> [WHAT YOU WILL DO]
A faithful copy of the data below is required, leaving out every picture.

> [Page-level text extractions]
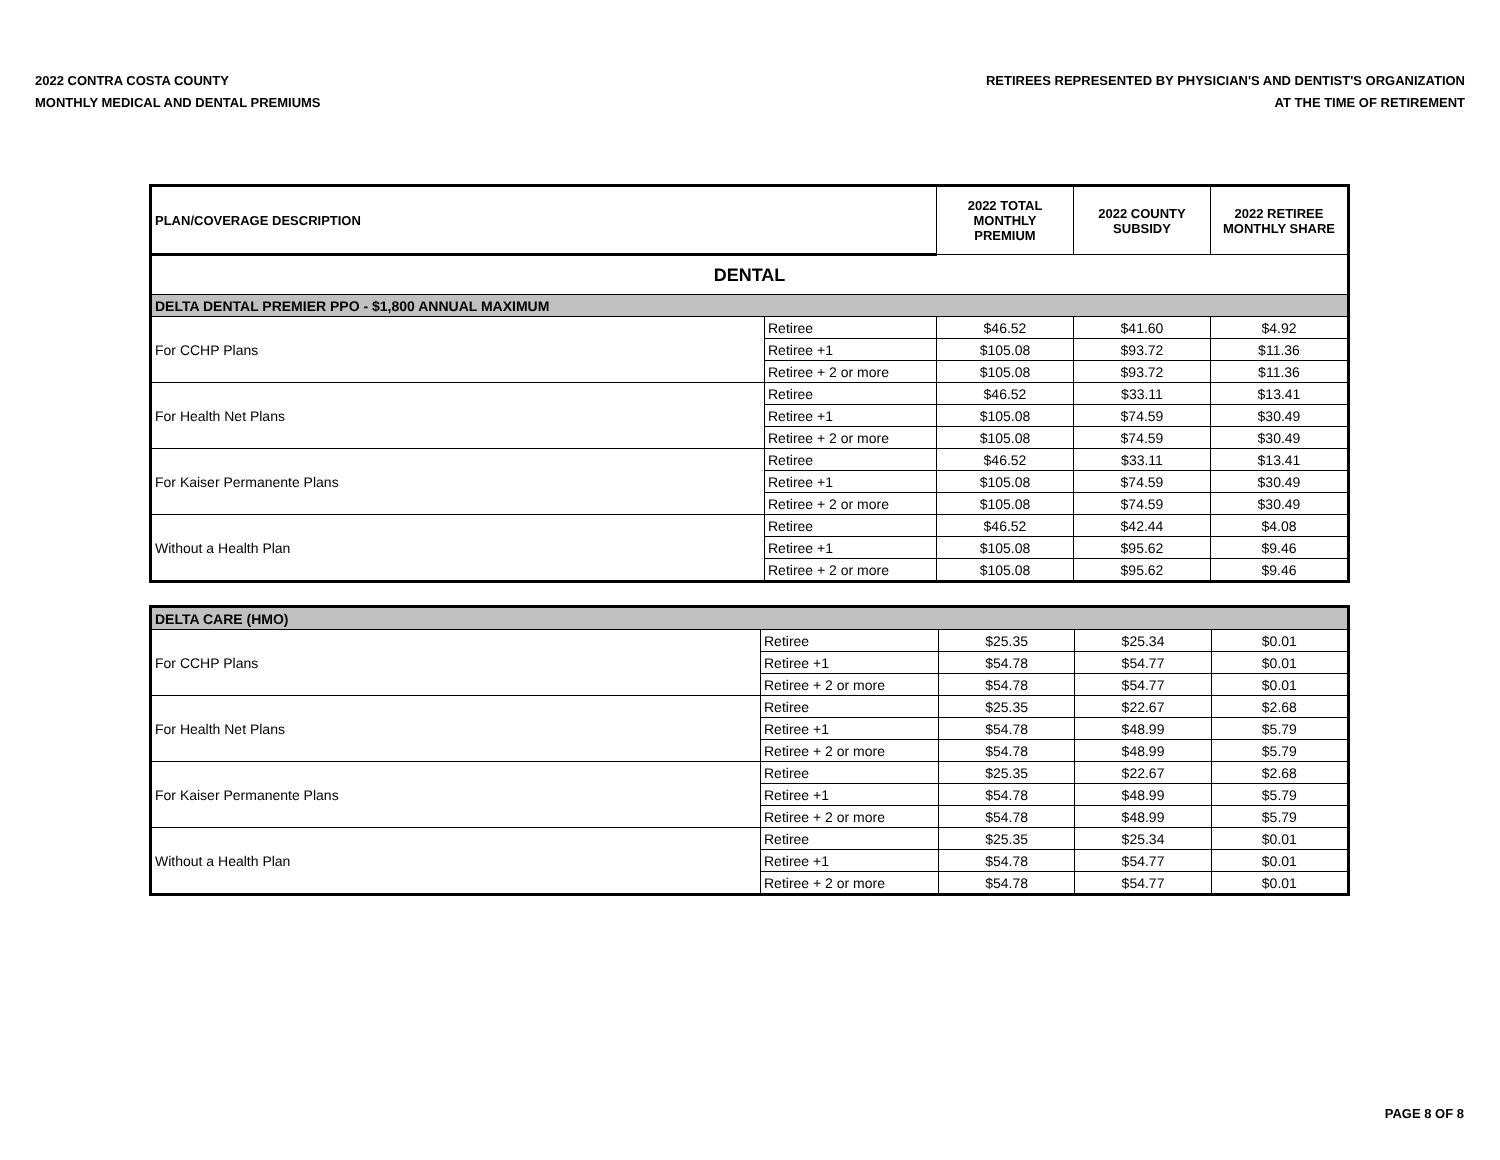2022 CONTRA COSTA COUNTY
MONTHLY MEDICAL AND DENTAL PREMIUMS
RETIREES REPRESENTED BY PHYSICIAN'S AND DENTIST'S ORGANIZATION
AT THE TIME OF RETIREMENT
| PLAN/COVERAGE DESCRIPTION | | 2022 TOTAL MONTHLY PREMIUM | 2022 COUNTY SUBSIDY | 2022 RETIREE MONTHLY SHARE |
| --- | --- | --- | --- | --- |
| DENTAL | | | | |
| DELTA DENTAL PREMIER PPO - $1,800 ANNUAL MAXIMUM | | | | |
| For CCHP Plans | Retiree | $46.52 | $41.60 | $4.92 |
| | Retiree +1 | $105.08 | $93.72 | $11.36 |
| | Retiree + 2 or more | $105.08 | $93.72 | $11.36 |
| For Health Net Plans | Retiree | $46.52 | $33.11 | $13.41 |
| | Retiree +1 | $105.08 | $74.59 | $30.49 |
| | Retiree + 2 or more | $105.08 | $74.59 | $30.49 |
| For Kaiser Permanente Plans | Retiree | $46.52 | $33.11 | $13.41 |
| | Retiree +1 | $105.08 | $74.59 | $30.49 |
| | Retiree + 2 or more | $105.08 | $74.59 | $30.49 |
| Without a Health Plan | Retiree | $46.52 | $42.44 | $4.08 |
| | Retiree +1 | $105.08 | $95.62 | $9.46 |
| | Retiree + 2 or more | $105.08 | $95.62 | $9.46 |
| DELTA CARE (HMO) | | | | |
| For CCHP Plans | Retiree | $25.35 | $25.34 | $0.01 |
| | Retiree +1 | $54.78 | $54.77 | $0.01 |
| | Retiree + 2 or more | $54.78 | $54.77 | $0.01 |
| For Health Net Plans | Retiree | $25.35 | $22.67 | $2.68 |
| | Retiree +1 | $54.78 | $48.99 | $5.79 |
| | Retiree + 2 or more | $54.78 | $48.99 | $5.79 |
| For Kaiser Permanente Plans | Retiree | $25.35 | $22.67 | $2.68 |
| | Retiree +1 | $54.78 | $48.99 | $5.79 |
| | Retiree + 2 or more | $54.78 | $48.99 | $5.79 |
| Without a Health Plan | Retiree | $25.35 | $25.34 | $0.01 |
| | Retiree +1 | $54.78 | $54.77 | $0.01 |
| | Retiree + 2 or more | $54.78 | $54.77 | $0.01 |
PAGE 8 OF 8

> [RESPONSE]
2022 CONTRA COSTA COUNTY
MONTHLY MEDICAL AND DENTAL PREMIUMS
RETIREES REPRESENTED BY PHYSICIAN'S AND DENTIST'S ORGANIZATION
AT THE TIME OF RETIREMENT
| PLAN/COVERAGE DESCRIPTION | | 2022 TOTAL MONTHLY PREMIUM | 2022 COUNTY SUBSIDY | 2022 RETIREE MONTHLY SHARE |
| --- | --- | --- | --- | --- |
| DENTAL | | | | |
| DELTA DENTAL PREMIER PPO - $1,800 ANNUAL MAXIMUM | | | | |
| For CCHP Plans | Retiree | $46.52 | $41.60 | $4.92 |
| | Retiree +1 | $105.08 | $93.72 | $11.36 |
| | Retiree + 2 or more | $105.08 | $93.72 | $11.36 |
| For Health Net Plans | Retiree | $46.52 | $33.11 | $13.41 |
| | Retiree +1 | $105.08 | $74.59 | $30.49 |
| | Retiree + 2 or more | $105.08 | $74.59 | $30.49 |
| For Kaiser Permanente Plans | Retiree | $46.52 | $33.11 | $13.41 |
| | Retiree +1 | $105.08 | $74.59 | $30.49 |
| | Retiree + 2 or more | $105.08 | $74.59 | $30.49 |
| Without a Health Plan | Retiree | $46.52 | $42.44 | $4.08 |
| | Retiree +1 | $105.08 | $95.62 | $9.46 |
| | Retiree + 2 or more | $105.08 | $95.62 | $9.46 |
| DELTA CARE (HMO) | | | | |
| For CCHP Plans | Retiree | $25.35 | $25.34 | $0.01 |
| | Retiree +1 | $54.78 | $54.77 | $0.01 |
| | Retiree + 2 or more | $54.78 | $54.77 | $0.01 |
| For Health Net Plans | Retiree | $25.35 | $22.67 | $2.68 |
| | Retiree +1 | $54.78 | $48.99 | $5.79 |
| | Retiree + 2 or more | $54.78 | $48.99 | $5.79 |
| For Kaiser Permanente Plans | Retiree | $25.35 | $22.67 | $2.68 |
| | Retiree +1 | $54.78 | $48.99 | $5.79 |
| | Retiree + 2 or more | $54.78 | $48.99 | $5.79 |
| Without a Health Plan | Retiree | $25.35 | $25.34 | $0.01 |
| | Retiree +1 | $54.78 | $54.77 | $0.01 |
| | Retiree + 2 or more | $54.78 | $54.77 | $0.01 |
PAGE 8 OF 8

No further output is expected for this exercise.